Community paramedicine program addresses opiod overdoses

ONE DAY AT A TIME: Peer support specialist Justin Hall and Emergency Services lead paramedic Claire Hubbard are part of a new team addressing overdoses in Buncombe County. Photo by Jessica Wakeman

Update, 4/6/22: This article has been updated to clarify that MAHEC has set aside a number of patient slots, not beds, to provide ongoing medication-assisted treatment for clients of the post-overdose response team. MAHEC does not operate a rehab facility. 

It’s a rainy Thursday in West Asheville when the word “overdose” crackles over the radio dispatch. Jamie Judd, emergency medical services division manager for Buncombe County Emergency Services, immediately turns on his siren and increases speed. The late afternoon traffic on Patton Avenue is clogged; vehicles aren’t pulling to the side to let this emergency vehicle pass. It’s the time of day — between noon and 4 p.m. — when the majority of overdose calls come in, and every minute counts.

> INFORMATION
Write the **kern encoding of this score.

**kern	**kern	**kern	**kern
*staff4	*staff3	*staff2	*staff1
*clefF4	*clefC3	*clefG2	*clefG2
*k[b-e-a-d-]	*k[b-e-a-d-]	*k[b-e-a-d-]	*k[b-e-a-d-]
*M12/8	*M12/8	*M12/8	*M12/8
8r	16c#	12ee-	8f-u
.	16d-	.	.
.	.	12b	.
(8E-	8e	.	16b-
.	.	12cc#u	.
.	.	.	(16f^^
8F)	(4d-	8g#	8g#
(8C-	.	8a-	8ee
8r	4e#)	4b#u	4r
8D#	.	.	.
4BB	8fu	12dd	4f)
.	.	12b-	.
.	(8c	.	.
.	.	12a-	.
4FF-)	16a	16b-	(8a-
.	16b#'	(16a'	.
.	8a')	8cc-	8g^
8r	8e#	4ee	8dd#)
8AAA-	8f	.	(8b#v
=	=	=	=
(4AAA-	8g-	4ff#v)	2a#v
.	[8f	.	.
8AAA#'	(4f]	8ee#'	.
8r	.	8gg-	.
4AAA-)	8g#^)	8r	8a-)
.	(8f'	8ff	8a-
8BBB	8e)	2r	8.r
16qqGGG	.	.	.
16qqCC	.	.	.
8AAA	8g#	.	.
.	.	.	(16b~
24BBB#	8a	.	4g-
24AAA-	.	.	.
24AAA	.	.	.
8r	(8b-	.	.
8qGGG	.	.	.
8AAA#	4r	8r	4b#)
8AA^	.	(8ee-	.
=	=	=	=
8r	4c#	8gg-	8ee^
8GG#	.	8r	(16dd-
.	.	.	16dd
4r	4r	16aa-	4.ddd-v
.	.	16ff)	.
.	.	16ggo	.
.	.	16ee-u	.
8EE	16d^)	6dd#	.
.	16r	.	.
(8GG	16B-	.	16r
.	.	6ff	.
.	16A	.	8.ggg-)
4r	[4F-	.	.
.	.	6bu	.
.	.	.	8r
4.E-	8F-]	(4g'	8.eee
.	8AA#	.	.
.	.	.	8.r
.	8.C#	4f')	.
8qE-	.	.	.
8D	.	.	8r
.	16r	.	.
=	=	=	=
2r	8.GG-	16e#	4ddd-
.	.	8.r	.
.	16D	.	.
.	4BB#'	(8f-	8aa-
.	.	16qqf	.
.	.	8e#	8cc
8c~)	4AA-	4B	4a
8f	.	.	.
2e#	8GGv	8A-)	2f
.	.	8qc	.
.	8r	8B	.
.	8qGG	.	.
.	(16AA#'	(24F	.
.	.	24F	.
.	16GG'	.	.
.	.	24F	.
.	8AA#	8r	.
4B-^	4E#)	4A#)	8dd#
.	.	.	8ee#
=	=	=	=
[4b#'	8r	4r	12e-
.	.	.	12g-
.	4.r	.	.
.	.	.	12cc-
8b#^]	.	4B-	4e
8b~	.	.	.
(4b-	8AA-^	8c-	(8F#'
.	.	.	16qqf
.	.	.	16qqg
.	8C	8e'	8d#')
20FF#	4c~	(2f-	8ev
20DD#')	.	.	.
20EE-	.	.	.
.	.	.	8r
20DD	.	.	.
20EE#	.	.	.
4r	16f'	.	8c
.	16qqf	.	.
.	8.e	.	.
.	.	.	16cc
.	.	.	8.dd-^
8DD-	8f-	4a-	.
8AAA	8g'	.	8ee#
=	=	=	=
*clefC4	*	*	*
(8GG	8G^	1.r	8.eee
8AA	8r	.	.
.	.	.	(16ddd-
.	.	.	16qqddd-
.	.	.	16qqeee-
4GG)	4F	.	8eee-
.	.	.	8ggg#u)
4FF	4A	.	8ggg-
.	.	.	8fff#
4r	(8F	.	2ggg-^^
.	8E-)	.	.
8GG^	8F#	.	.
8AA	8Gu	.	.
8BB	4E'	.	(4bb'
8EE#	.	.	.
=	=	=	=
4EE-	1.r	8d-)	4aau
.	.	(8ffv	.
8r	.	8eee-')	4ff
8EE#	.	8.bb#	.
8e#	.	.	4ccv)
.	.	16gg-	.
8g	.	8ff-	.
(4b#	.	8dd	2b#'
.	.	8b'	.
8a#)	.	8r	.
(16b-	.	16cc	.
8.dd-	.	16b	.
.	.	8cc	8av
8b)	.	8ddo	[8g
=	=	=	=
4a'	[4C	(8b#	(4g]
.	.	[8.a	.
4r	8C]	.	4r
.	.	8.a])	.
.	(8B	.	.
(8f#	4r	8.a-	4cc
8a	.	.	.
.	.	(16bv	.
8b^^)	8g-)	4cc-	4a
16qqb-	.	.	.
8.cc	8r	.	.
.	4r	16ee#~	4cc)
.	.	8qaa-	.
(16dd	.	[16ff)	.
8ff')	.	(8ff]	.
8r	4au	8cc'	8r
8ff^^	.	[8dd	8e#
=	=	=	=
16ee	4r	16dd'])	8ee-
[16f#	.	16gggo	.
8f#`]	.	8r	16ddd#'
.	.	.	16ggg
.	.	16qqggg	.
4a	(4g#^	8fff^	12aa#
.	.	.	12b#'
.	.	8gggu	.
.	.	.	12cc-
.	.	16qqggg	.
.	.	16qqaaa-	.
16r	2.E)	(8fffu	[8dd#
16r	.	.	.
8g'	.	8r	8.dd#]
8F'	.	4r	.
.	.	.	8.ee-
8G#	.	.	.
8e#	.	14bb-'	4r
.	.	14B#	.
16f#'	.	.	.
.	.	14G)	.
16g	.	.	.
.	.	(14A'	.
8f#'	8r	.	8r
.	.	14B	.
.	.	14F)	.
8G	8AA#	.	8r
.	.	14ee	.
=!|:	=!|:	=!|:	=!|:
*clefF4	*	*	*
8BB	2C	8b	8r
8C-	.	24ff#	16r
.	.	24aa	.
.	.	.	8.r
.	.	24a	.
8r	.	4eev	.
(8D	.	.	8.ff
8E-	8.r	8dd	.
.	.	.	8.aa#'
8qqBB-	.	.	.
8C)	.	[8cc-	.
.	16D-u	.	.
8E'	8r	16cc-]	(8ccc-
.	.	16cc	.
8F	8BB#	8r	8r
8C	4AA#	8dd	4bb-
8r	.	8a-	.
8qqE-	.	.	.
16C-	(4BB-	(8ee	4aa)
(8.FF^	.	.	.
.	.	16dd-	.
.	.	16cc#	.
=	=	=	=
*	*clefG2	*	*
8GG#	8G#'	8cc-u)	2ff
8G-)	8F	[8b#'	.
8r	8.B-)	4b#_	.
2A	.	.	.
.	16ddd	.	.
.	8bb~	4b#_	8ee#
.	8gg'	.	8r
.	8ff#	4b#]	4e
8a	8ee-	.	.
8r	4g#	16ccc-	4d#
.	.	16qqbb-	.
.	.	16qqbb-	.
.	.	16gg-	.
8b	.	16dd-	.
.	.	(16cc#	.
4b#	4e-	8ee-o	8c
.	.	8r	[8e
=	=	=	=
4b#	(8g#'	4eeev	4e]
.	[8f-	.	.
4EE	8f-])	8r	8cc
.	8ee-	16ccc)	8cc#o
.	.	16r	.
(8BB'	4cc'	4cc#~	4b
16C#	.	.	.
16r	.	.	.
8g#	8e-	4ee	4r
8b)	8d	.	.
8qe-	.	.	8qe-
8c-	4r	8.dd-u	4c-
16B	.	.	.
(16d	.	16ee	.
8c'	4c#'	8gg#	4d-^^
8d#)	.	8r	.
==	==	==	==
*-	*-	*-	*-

> EXERCISE INSTRUCTIONS
Copy word for word the part of the article on overdose response above that begins with "Update, 4/6/22: This" and ends after "every minute counts.".

> PROBLEM SOLUTION
Update, 4/6/22: This article has been updated to clarify that MAHEC has set aside a number of patient slots, not beds, to provide ongoing medication-assisted treatment for clients of the post-overdose response team. MAHEC does not operate a rehab facility. 

It’s a rainy Thursday in West Asheville when the word “overdose” crackles over the radio dispatch. Jamie Judd, emergency medical services division manager for Buncombe County Emergency Services, immediately turns on his siren and increases speed. The late afternoon traffic on Patton Avenue is clogged; vehicles aren’t pulling to the side to let this emergency vehicle pass. It’s the time of day — between noon and 4 p.m. — when the majority of overdose calls come in, and every minute counts.